Werkopdracht 1 ->
Van welk museum in Binche is Michel Revelard conservator, volgens de tekst over de Gilles de Binche?
Werkopdracht 2 ->
Breid de tekst over de Gilles de Binche uit vanaf de laatste zin.

Brontekst ->
──────────
De Unesco beschermt de ‘Gilles de Binche’ als oraal en immaterieel werelderfgoed. Luc Tuymans schilderde ze recentelijk en toont ze in Antwerpen. Historicus Michel Revelard, ex-Gille, kent ze door en door.

‘Ik zeg vaak dat ons carnaval van de Gilles een soort kathedraal is. Op heidense funderingen is een middeleeuws volksfeest gebouwd. Daarop zijn dan meer solide, geraffineerde en gedecoreerde substructuren gezet. De huidige Gille draagt enkele lagen die zijn verhaal vertellen. De klompen, het stro, de belletjes: het rurale. De kleuren, de leeuwen, de nationale driekleur en de sterren op zijn kostuum: negentiende-eeuwse elementen ontleend aan de blazoenen van Henegouwen, Binche en België. Het sterk nationalistische identiteitselement, een erfenis van het interbellum…’ Tot vier jaar geleden doste Michel Revelard (63) zich jaarlijks op Vette dinsdag uit als Gille. De Waalse historicus is onderwijsinspecteur en conservator van het Musée international du Carnaval et du Masque in Binche. In de praktijk ontwikkelde hij zich tot etnoloog, en verwierf ruime bekendheid met zijn publicaties over carnaval. Dit feest onderzocht hij wereldwijd, op het niveau van de buitengewone verzameling maskers die de trots van zijn museum uitmaken.
──────────
Geëxtraheerde lijst ->
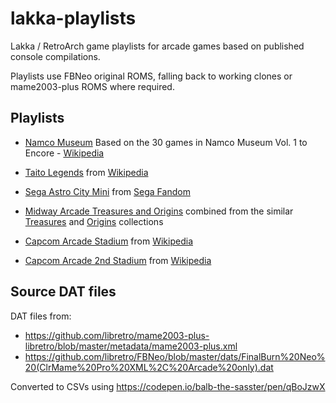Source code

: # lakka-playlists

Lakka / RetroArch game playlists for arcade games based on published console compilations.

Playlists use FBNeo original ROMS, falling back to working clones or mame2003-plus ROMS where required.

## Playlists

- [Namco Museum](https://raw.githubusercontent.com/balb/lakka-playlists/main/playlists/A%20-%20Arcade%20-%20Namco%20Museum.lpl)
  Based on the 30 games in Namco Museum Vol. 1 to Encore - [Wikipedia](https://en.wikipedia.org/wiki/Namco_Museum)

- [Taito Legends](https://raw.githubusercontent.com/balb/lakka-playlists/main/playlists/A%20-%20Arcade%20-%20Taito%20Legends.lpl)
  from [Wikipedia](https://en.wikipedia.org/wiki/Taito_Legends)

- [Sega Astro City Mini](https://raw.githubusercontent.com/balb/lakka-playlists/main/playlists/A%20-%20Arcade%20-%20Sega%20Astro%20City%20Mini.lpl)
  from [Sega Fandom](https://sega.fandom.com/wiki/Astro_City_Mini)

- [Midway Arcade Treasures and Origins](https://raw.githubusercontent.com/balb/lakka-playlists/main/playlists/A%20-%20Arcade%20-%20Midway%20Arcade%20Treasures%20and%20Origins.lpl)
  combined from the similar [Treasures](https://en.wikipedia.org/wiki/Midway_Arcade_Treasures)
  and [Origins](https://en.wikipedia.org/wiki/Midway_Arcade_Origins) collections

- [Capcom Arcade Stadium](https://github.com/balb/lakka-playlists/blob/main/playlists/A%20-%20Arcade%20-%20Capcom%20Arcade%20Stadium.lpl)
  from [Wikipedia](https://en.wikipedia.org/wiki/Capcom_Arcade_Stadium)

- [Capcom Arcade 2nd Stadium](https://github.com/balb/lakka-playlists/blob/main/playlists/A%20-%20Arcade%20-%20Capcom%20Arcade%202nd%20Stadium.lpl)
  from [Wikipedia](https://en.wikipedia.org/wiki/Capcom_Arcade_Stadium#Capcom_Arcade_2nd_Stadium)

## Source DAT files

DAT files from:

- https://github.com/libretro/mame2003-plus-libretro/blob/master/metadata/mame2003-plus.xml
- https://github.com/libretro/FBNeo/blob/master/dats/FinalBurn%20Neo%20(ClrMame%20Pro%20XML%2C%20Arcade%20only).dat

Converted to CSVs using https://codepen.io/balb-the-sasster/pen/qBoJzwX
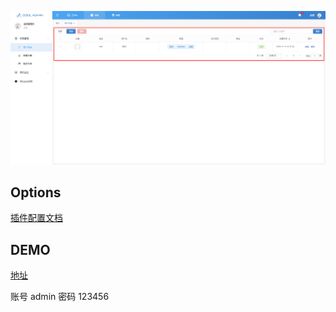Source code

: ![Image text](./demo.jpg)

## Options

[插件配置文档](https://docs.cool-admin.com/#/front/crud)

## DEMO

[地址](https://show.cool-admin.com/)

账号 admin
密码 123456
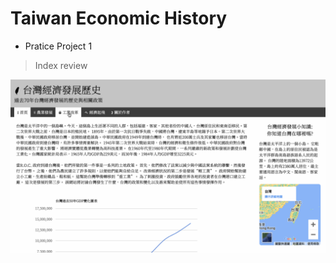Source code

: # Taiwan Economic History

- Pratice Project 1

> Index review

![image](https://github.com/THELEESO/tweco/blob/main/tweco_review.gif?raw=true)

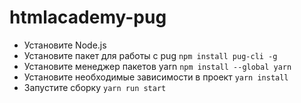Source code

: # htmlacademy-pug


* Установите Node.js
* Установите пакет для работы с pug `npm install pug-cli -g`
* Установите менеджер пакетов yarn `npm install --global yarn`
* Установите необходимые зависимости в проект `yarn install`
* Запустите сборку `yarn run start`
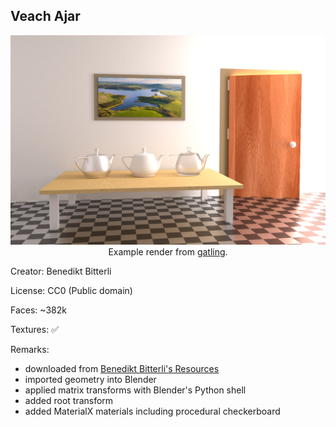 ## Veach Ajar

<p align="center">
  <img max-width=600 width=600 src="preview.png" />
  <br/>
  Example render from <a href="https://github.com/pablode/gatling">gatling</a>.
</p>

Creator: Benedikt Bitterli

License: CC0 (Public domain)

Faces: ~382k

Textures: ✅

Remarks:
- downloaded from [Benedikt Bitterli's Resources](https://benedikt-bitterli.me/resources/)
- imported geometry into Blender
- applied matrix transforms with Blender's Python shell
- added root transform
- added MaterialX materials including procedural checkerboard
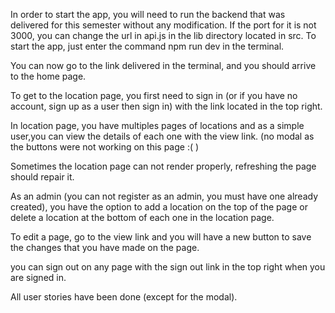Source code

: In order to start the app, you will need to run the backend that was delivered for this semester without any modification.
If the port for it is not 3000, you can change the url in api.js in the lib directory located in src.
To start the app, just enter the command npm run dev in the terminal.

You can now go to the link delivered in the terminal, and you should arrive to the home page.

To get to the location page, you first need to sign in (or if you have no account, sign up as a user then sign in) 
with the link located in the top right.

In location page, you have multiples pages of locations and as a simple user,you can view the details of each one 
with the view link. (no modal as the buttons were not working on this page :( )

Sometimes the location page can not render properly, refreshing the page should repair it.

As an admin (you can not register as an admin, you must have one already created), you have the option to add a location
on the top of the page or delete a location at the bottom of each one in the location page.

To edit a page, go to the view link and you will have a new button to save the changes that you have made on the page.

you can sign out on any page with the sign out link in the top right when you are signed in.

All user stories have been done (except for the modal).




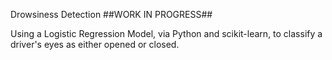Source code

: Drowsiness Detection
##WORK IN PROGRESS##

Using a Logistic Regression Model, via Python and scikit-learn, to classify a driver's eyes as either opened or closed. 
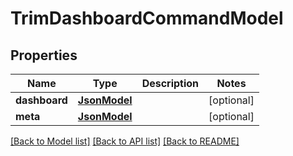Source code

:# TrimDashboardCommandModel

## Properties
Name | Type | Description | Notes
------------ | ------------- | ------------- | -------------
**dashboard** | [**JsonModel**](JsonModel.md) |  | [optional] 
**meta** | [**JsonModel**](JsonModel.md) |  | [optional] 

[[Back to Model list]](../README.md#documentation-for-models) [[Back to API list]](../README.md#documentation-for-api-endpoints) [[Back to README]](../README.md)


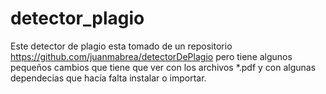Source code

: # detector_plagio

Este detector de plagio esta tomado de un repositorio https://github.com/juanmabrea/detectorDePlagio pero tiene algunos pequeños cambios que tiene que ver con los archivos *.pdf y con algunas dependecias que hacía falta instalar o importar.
──────────
Antwoord 1 ->
Van het Musée international du Carnaval et du Masque.

Antwoord 2 ->
‘Wat zou er gebeuren als je folklore annex volkskunst, gebaseerd op orale overdracht van informatie, zeer specifiek opnieuw zou reactiveren, zonder de populistische gedachtegang daarachter? En parallel daarmee, wat doe je met het feit dat de wereld zich meer en meer maskeert, en de globale informatie-overdracht – in onderlinge samenspraak beheerst door CNN en BBC World – almaar onbetrouwbaarder wordt?’ Twee complementaire vragen die de schilder Luc Tuymans (46) op nieuwe ideeën brachten. Voor het uitwerken van de eerste vraag onderzocht hij het model van de geïnitieerde samenleving en belandde bij de Gilles de Binche. Onder die verzameltitel toont hij acht schilderijen in zijn vaste Antwerpse galerie Zeno X (tot 5.3). In het andere geval kwam hij uit op de idee van de profetische samenleving. Die gaat uit van de pre-emptive strike, van het anticiperen op gebeurtenissen. ‘Dan zit je in een virtuele wereld die quasi naar een extreem fundamentalisme aan het afdrijven is.’ Dat is de achtergrond van zijn tentoonstelling in de Berlijnse galerie carlier I gebauer (tot 26.2 ).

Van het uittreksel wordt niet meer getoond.